Zeus Electric Chassis / Courtesy
Zeus Electric Chassis intends to specialize in customizable medium-duty trucks for commercial and government fleets.
An under-the-radar electric vehicle startup in Minnesota has signed a lease for manufacturing space and is finalizing its first sale.
Automotive engineer Robert Grinstead spent eight years designing and developing the prototype for Zeus Electric Chassis. The company will make a medium-duty work truck designed to be easily customized with a variety of tools such as boom lifts. Chassis refers to the load-bearing frame that a vehicle is built on.
The product is aimed at what’s still an underserved niche in the fast-growing electric vehicle market: flatbeds, cherry pickers, delivery trucks and other medium-duty class 4, 5, and 6 vehicles, which are a step up from the biggest pickup but a notch or two below a big rig.
“There’s not a lot of competitors that are out there with an all-electric, purpose-built, medium-duty truck that’s designed to easily integrate different configurations with work packages on them,” said Mark Rawson, chief operating officer of the California Mobility Center, a paid consultant and early supporter of Zeus that works to connect electric vehicle startups with California fleet owners.
Zeus’ relationship with the center has paid off with a pending sale to the Sacramento Municipal Utility District, which is expected to purchase five Zeus Electric Chassis vehicles for $1.2 million by the end of the month.
“I think it’s pretty cutting edge,” said Casey Fallon, director of supply chain and fleet operations for the Sacramento Municipal Utility District. Zeus offered the utility a fully electric vehicle with all the same configuration options standard with conventional medium-duty work vehicles. “It just really made sense.”
The company plans to assemble the vehicles at a new facility in the St.
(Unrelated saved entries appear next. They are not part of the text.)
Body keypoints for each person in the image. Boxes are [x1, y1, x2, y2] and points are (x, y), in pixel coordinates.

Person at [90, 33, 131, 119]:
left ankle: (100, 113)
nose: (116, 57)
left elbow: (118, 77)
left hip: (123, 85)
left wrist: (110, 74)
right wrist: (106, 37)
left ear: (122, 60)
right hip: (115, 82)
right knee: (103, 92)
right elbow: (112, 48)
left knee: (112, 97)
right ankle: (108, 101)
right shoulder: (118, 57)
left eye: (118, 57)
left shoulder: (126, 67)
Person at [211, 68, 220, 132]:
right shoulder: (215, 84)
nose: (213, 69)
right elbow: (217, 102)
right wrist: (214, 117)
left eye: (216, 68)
Paul suburb of White Bear Lake using components from a variety of Midwest companies. The batteries will be from a German firm, Webasto.
The ability to customize the vehicles, known in the industry as “upfitting,” is a key differentiator for Zeus. The practice is common in the medium-duty truck market, where companies or governments might buy a small fleet of vehicles and customize each one with a specific set of tools or add-ons.
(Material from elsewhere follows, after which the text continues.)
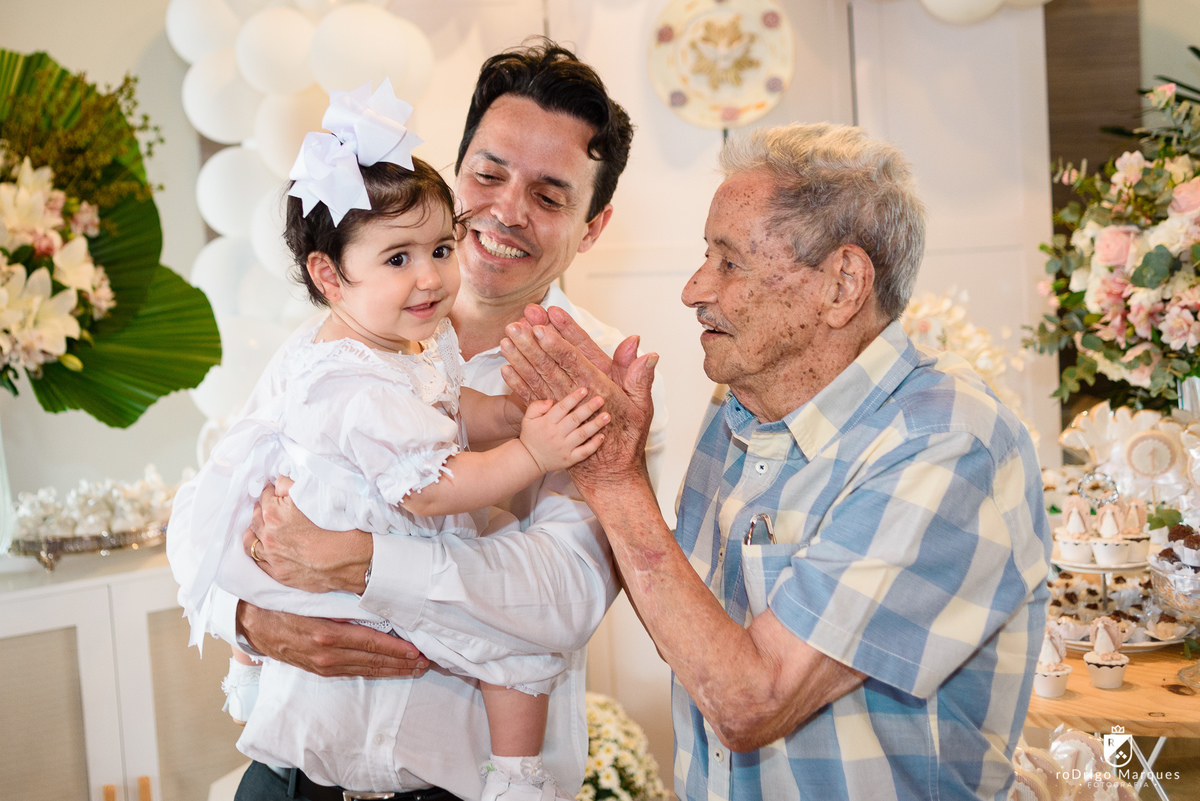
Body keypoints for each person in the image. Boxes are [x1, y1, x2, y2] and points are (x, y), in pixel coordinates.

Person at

For Grinstead, the company is a culmination of nearly 30 years of experience working on and off with electric vehicles. He worked on his first electric vehicle project in the 1990s in Michigan, converting pickup trucks to run on electricity for a pilot project. After moving to Minnesota, he worked for the fire truck manufacturer Rosenbauer America before becoming an independent consultant and focusing his energy on developing an electric chassis.
Outside of his focus on an all-electric vehicle, Grinstead aimed to produce a highly modular design starting with three basic truck configurations that can combine with a host of backside applications. Zeus customizes battery size based on projected use, aiming for a battery range of about 160 miles.
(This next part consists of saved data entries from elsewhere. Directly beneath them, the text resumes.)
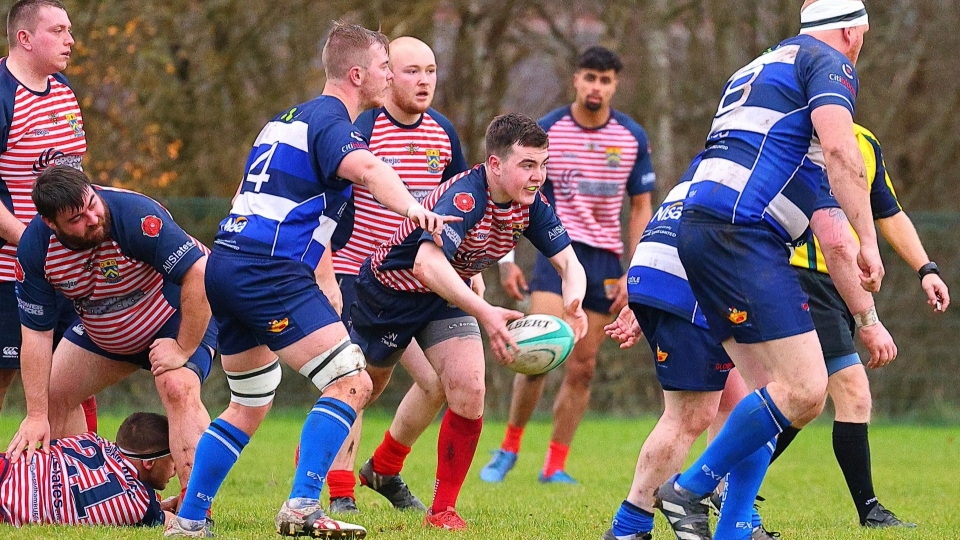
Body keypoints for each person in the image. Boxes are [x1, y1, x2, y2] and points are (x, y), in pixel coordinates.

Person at [165, 22, 455, 539]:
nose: (391, 76)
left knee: (248, 403)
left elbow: (259, 202)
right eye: (385, 67)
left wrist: (323, 281)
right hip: (267, 269)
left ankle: (188, 522)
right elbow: (368, 170)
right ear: (358, 73)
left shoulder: (284, 121)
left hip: (228, 263)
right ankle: (302, 505)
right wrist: (415, 207)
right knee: (352, 382)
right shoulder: (330, 120)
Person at [652, 2, 883, 539]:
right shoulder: (829, 61)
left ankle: (734, 529)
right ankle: (690, 489)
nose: (860, 49)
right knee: (805, 390)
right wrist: (867, 237)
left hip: (700, 224)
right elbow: (840, 148)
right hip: (744, 232)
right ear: (850, 30)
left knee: (767, 395)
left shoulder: (758, 67)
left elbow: (798, 164)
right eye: (863, 37)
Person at [349, 112, 588, 529]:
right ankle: (312, 478)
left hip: (446, 295)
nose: (538, 176)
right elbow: (425, 264)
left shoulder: (531, 206)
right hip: (390, 294)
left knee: (468, 387)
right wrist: (486, 312)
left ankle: (439, 509)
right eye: (527, 165)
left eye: (543, 164)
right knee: (357, 390)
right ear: (495, 165)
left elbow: (569, 263)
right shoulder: (465, 198)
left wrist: (574, 302)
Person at [482, 45, 655, 485]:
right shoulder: (550, 129)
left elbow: (640, 209)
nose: (596, 87)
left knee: (582, 365)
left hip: (605, 260)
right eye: (589, 78)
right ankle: (509, 448)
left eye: (605, 80)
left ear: (615, 85)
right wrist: (506, 259)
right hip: (556, 251)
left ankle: (555, 464)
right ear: (575, 79)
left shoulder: (632, 137)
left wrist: (636, 273)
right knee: (538, 351)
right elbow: (511, 193)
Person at [764, 123, 950, 528]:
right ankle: (870, 512)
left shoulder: (864, 143)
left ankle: (719, 482)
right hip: (797, 278)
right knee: (852, 392)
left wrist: (926, 269)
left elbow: (889, 213)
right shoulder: (783, 133)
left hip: (844, 285)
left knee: (804, 402)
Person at [6, 166, 215, 513]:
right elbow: (37, 335)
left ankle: (196, 513)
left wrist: (183, 349)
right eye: (76, 218)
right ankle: (76, 500)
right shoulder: (35, 250)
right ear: (50, 224)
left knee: (177, 386)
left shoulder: (135, 216)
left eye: (92, 203)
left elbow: (200, 273)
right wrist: (36, 414)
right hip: (104, 333)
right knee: (53, 395)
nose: (92, 217)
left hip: (174, 319)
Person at [322, 36, 469, 514]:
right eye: (410, 71)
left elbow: (469, 201)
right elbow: (328, 203)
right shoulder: (360, 128)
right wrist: (325, 271)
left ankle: (383, 468)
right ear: (385, 77)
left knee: (439, 384)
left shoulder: (444, 132)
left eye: (430, 70)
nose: (423, 80)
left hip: (424, 279)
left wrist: (475, 267)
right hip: (360, 280)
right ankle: (340, 493)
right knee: (354, 380)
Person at [0, 0, 96, 428]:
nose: (70, 40)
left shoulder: (63, 89)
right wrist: (32, 243)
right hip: (10, 269)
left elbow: (73, 177)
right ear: (24, 38)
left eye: (69, 30)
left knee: (72, 379)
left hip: (66, 268)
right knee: (5, 376)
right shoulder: (2, 93)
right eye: (58, 31)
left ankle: (75, 485)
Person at [0, 412, 177, 527]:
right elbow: (177, 524)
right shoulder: (141, 502)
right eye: (173, 459)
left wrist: (162, 505)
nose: (176, 469)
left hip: (7, 468)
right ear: (149, 463)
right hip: (9, 507)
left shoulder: (92, 441)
“I think they’re going to have a heads-up on the market as it develops,” said Rawson. Government and commercial fleet owners in California, in particular, are looking for electric work vehicles to help reduce emissions and meet climate targets. “You’ve got a motivated customer base.”
The competition includes companies like Motiv Power Systems, Lightning eMotors, and BYD that retrofit gas vehicles to electric. Other auto and truck companies have models serving specific work truck niches outside Zeus Electric’s target markets. And eventually, mainstream auto manufacturers with truck divisions that will offer their medium-duty electric models.
“Sooner or later they will focus on these specialty vehicles, but right now, if we focus on the specialty vehicles, we can establish a market and we can establish our brand,” said Zeus Electric CEO Wayne Kugel, a former executive at supercomputer pioneer Cray Research.
Minnesota is home to one of the country’s leading electric bus manufacturers, American Flyer, but it’s hardly a hotbed for the automotive industry. Kugel said the Twin Cities’ location works because most of its components come from Midwest companies, including a chassis, frames, and cabins from Marion Body Works in Wisconsin and engines from Parker Hannifin Corp. of New Ulm. Tires, brakes and other components also will also come from outside firms, he said.
Kugel said the company’s focus in 2021 would be on building the vehicles for the Sacramento Municipal Utility District before moving on to other clients.